* _Information given_:

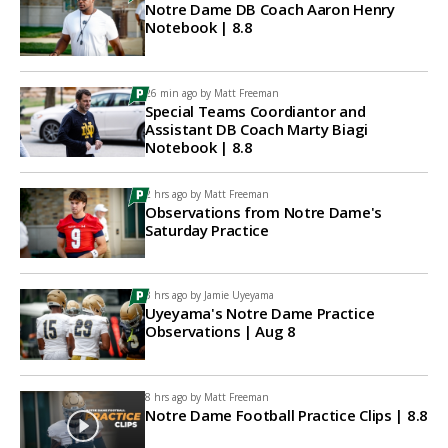
Notre Dame DB Coach Aaron Henry
Notebook | 8.8
26 min ago by
Matt Freeman
Special Teams Coordiantor and
Assistant DB Coach Marty Biagi
Notebook | 8.8
2 hrs ago by
Matt Freeman
Observations from Notre Dame's
Saturday Practice
3 hrs ago by
Jamie Uyeyama
Uyeyama's Notre Dame Practice
Observations | Aug 8
8 hrs ago by
Matt Freeman
Notre Dame Football Practice Clips | 8.8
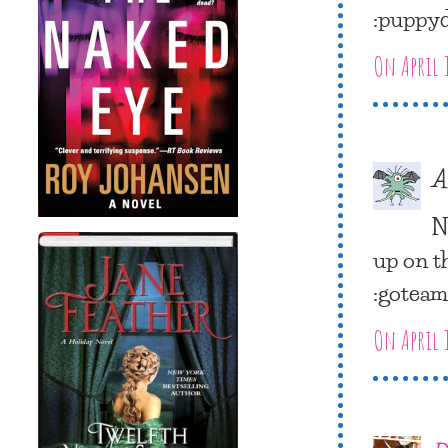
:puppy
On April 
A
N
up on t
:gotea
On April 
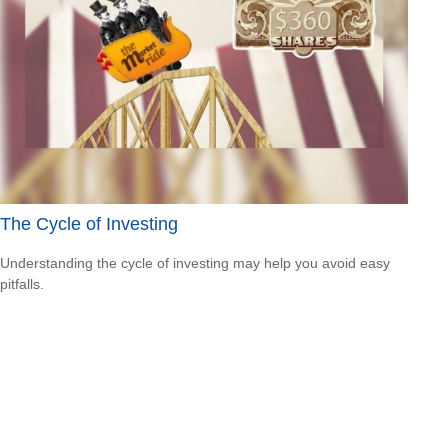
The Cycle of Investing
Understanding the cycle of investing may help you avoid easy
pitfalls.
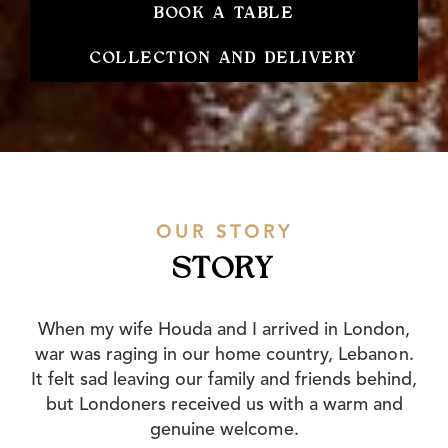
BOOK A TABLE
COLLECTION AND DELIVERY
OUR STORY
STORY
When my wife Houda and I arrived in London,
war was raging in our home country, Lebanon.
It felt sad leaving our family and friends behind,
but Londoners received us with a warm and
genuine welcome.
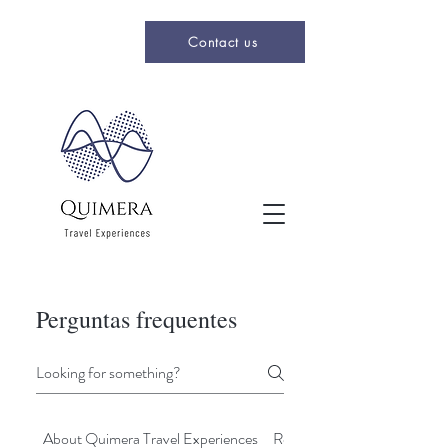
Contact us
Perguntas frequentes
About Quimera Travel Experiences
Registrations & Bookings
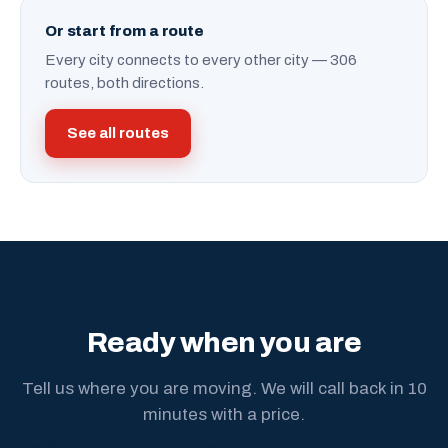
Or start from a route
Every city connects to every other city — 306
routes, both directions.
See all routes
Ready when you are
Tell us where you are moving. We will call back in 10
minutes with a price.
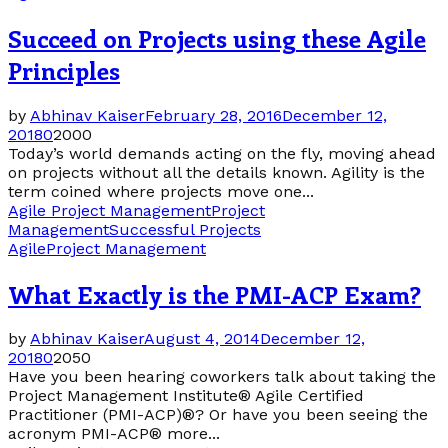
Succeed on Projects using these Agile
Principles
by
Abhinav Kaiser
February 28, 2016
December 12,
2018
0
2000
Today’s world demands acting on the fly, moving ahead
on projects without all the details known. Agility is the
term coined where projects move one...
Agile Project Management
Project
Management
Successful Projects
Agile
Project Management
What Exactly is the PMI-ACP Exam?
by
Abhinav Kaiser
August 4, 2014
December 12,
2018
0
2050
Have you been hearing coworkers talk about taking the
Project Management Institute® Agile Certified
Practitioner (PMI-ACP)®? Or have you been seeing the
acronym PMI-ACP® more...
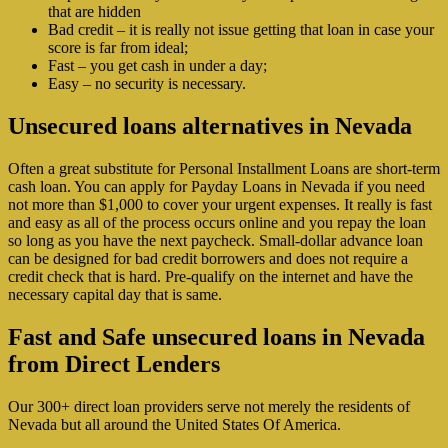
that are hidden
Bad credit – it is really not issue getting that loan in case your
score is far from ideal;
Fast – you get cash in under a day;
Easy – no security is necessary.
Unsecured loans alternatives in Nevada
Often a great substitute for Personal Installment Loans are short-term
cash loan. You can apply for Payday Loans in Nevada if you need
not more than $1,000 to cover your urgent expenses. It really is fast
and easy as all of the process occurs online and you repay the loan
so long as you have the next paycheck. Small-dollar advance loan
can be designed for bad credit borrowers and does not require a
credit check that is hard. Pre-qualify on the internet and have the
necessary capital day that is same.
Fast and Safe unsecured loans in Nevada
from Direct Lenders
Our 300+ direct loan providers serve not merely the residents of
Nevada but all around the United States Of America.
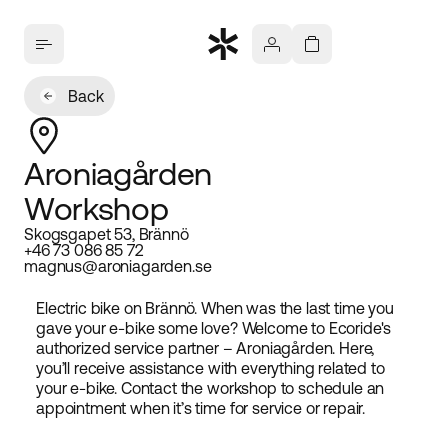
Back
Aroniagården
Workshop
Skogsgapet 53, Brännö
+46 73 086 85 72
magnus@aroniagarden.se
Electric bike on Brännö. When was the last time you
gave your e-bike some love? Welcome to Ecoride's
authorized service partner – Aroniagården. Here,
you’ll receive assistance with everything related to
your e-bike. Contact the workshop to schedule an
appointment when it’s time for service or repair.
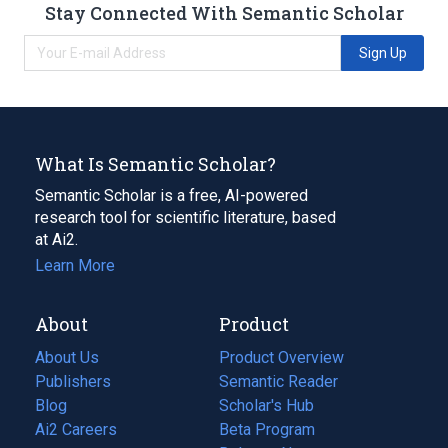
Stay Connected With Semantic Scholar
Sign Up
What Is Semantic Scholar?
Semantic Scholar is a free, AI-powered
research tool for scientific literature, based
at Ai2.
Learn More
About
Product
About Us
Product Overview
Publishers
Semantic Reader
Blog
(opens
Scholar's Hub
in
Ai2 Careers
(opens
Beta Program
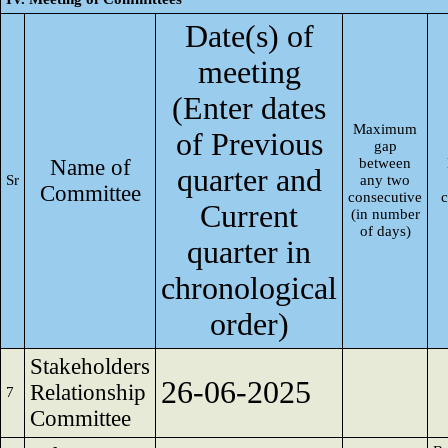
Date(s) of
meeting
(Enter dates
Maximum
of Previous
gap
Name of
between
quarter and
Sr
any two
Committee
consecutive
Current
(in number
of days)
quarter in
chronological
order)
Stakeholders
26-06-2025
Relationship
7
Committee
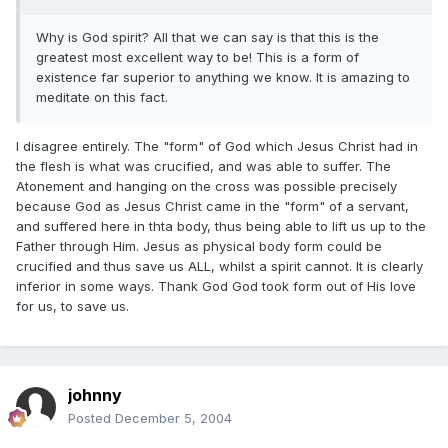
Why is God spirit? All that we can say is that this is the
greatest most excellent way to be! This is a form of
existence far superior to anything we know. It is amazing to
meditate on this fact.
I disagree entirely. The "form" of God which Jesus Christ had in
the flesh is what was crucified, and was able to suffer. The
Atonement and hanging on the cross was possible precisely
because God as Jesus Christ came in the "form" of a servant,
and suffered here in thta body, thus being able to lift us up to the
Father through Him. Jesus as physical body form could be
crucified and thus save us ALL, whilst a spirit cannot. It is clearly
inferior in some ways. Thank God God took form out of His love
for us, to save us.
johnny
Posted
December 5, 2004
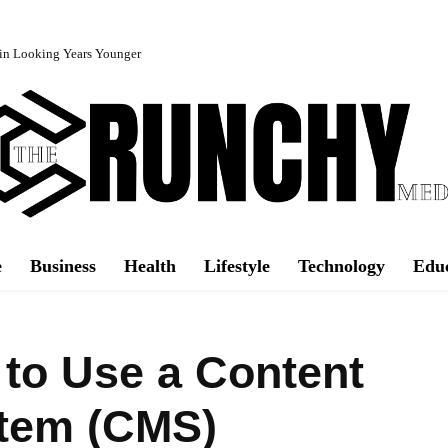
in Looking Years Younger
e
Business
Health
Lifestyle
Technology
Edu
to Use a Content
tem (CMS)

* _Work required_: Retype all entries above verbatim; no pictures belong in the copy.

* _Final answer_:
Notre Dame DB Coach Aaron Henry
Notebook | 8.8
26 min ago by
Matt Freeman
Special Teams Coordiantor and
Assistant DB Coach Marty Biagi
Notebook | 8.8
2 hrs ago by
Matt Freeman
Observations from Notre Dame's
Saturday Practice
3 hrs ago by
Jamie Uyeyama
Uyeyama's Notre Dame Practice
Observations | Aug 8
8 hrs ago by
Matt Freeman
Notre Dame Football Practice Clips | 8.8
:puppy
On April 
A
N
up on t
:gotea
On April 
The Cycle of Investing
Understanding the cycle of investing may help you avoid easy
pitfalls.
BOOK A TABLE
COLLECTION AND DELIVERY
OUR STORY
STORY
When my wife Houda and I arrived in London,
war was raging in our home country, Lebanon.
It felt sad leaving our family and friends behind,
but Londoners received us with a warm and
genuine welcome.
Contact us
Perguntas frequentes
About Quimera Travel Experiences
Registrations & Bookings
Or start from a route
Every city connects to every other city — 306
routes, both directions.
See all routes
Ready when you are
Tell us where you are moving. We will call back in 10
minutes with a price.
Succeed on Projects using these Agile
Principles
by
Abhinav Kaiser
February 28, 2016
December 12,
2018
0
2000
Today’s world demands acting on the fly, moving ahead
on projects without all the details known. Agility is the
term coined where projects move one...
Agile Project Management
Project
Management
Successful Projects
Agile
Project Management
What Exactly is the PMI-ACP Exam?
by
Abhinav Kaiser
August 4, 2014
December 12,
2018
0
2050
Have you been hearing coworkers talk about taking the
Project Management Institute® Agile Certified
Practitioner (PMI-ACP)®? Or have you been seeing the
acronym PMI-ACP® more...
that are hidden
Bad credit – it is really not issue getting that loan in case your
score is far from ideal;
Fast – you get cash in under a day;
Easy – no security is necessary.
Unsecured loans alternatives in Nevada
Often a great substitute for Personal Installment Loans are short-term
cash loan. You can apply for Payday Loans in Nevada if you need
not more than $1,000 to cover your urgent expenses. It really is fast
and easy as all of the process occurs online and you repay the loan
so long as you have the next paycheck. Small-dollar advance loan
can be designed for bad credit borrowers and does not require a
credit check that is hard. Pre-qualify on the internet and have the
necessary capital day that is same.
Fast and Safe unsecured loans in Nevada
from Direct Lenders
Our 300+ direct loan providers serve not merely the residents of
Nevada but all around the United States Of America.
Back
Aroniagården
Workshop
Skogsgapet 53, Brännö
+46 73 086 85 72
magnus@aroniagarden.se
Electric bike on Brännö. When was the last time you
gave your e-bike some love? Welcome to Ecoride's
authorized service partner – Aroniagården. Here,
you’ll receive assistance with everything related to
your e-bike. Contact the workshop to schedule an
appointment when it’s time for service or repair.
Stay Connected With Semantic Scholar
Sign Up
What Is Semantic Scholar?
Semantic Scholar is a free, AI-powered
research tool for scientific literature, based
at Ai2.
Learn More
About
Product
About Us
Product Overview
Publishers
Semantic Reader
Blog
(opens
Scholar's Hub
in
Ai2 Careers
(opens
Beta Program
Date(s) of
meeting
(Enter dates
Maximum
of Previous
gap
Name of
between
quarter and
Sr
any two
Committee
consecutive
Current
(in number
of days)
quarter in
chronological
order)
Stakeholders
26-06-2025
Relationship
7
Committee
Why is God spirit? All that we can say is that this is the
greatest most excellent way to be! This is a form of
existence far superior to anything we know. It is amazing to
meditate on this fact.
I disagree entirely. The "form" of God which Jesus Christ had in
the flesh is what was crucified, and was able to suffer. The
Atonement and hanging on the cross was possible precisely
because God as Jesus Christ came in the "form" of a servant,
and suffered here in thta body, thus being able to lift us up to the
Father through Him. Jesus as physical body form could be
crucified and thus save us ALL, whilst a spirit cannot. It is clearly
inferior in some ways. Thank God God took form out of His love
for us, to save us.
johnny
Posted
December 5, 2004
in Looking Years Younger
e
Business
Health
Lifestyle
Technology
Edu
to Use a Content
tem (CMS)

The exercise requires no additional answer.